Whenever the word "разработки" turns up in a line of the data below, copy that line.
** Material provided follows **
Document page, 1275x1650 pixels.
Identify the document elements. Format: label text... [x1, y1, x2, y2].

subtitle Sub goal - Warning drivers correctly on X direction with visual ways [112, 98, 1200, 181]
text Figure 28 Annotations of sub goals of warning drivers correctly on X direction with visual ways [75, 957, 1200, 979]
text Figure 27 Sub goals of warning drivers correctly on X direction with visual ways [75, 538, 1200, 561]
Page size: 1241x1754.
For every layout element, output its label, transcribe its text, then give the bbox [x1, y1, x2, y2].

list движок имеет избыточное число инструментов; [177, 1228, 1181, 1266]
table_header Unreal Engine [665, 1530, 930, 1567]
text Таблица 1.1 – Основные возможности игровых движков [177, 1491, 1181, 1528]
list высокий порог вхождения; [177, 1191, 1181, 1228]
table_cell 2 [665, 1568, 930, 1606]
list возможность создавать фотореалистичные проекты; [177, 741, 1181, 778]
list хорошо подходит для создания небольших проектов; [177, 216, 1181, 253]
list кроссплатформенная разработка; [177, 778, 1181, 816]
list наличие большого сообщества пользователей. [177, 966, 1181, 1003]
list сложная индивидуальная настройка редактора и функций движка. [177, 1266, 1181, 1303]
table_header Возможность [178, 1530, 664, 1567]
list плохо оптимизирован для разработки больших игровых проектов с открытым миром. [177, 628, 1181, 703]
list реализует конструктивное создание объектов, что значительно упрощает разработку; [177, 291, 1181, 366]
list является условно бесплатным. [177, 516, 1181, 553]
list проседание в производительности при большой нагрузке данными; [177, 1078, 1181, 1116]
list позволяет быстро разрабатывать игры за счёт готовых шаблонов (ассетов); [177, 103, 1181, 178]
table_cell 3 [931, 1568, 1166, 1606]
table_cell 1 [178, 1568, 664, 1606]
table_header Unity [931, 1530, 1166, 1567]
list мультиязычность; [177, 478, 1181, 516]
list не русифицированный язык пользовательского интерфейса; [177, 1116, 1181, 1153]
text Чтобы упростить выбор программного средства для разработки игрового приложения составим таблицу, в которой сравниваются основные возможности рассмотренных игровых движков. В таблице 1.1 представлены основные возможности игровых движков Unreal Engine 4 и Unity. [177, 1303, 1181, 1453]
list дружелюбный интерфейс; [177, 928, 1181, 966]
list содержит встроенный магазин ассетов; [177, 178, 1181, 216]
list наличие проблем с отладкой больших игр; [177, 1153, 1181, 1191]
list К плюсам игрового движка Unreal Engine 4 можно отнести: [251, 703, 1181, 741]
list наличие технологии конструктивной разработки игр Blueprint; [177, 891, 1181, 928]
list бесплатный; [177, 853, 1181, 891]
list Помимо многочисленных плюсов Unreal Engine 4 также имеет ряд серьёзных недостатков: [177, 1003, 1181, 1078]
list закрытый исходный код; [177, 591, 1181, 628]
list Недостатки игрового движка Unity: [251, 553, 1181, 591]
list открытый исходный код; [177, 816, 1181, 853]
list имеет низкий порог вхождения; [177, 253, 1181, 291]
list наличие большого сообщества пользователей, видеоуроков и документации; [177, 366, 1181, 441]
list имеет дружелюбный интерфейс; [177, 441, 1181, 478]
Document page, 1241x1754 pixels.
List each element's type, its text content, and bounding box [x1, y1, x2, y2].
** End of Material provided **
Task answer —
list плохо оптимизирован для разработки больших игровых проектов с открытым миром. [177, 628, 1181, 703]
text Чтобы упростить выбор программного средства для разработки игрового приложения составим таблицу, в которой сравниваются основные возможности рассмотренных игровых движков. В таблице 1.1 представлены основные возможности игровых движков Unreal Engine 4 и Unity. [177, 1303, 1181, 1453]
list наличие технологии конструктивной разработки игр Blueprint; [177, 891, 1181, 928]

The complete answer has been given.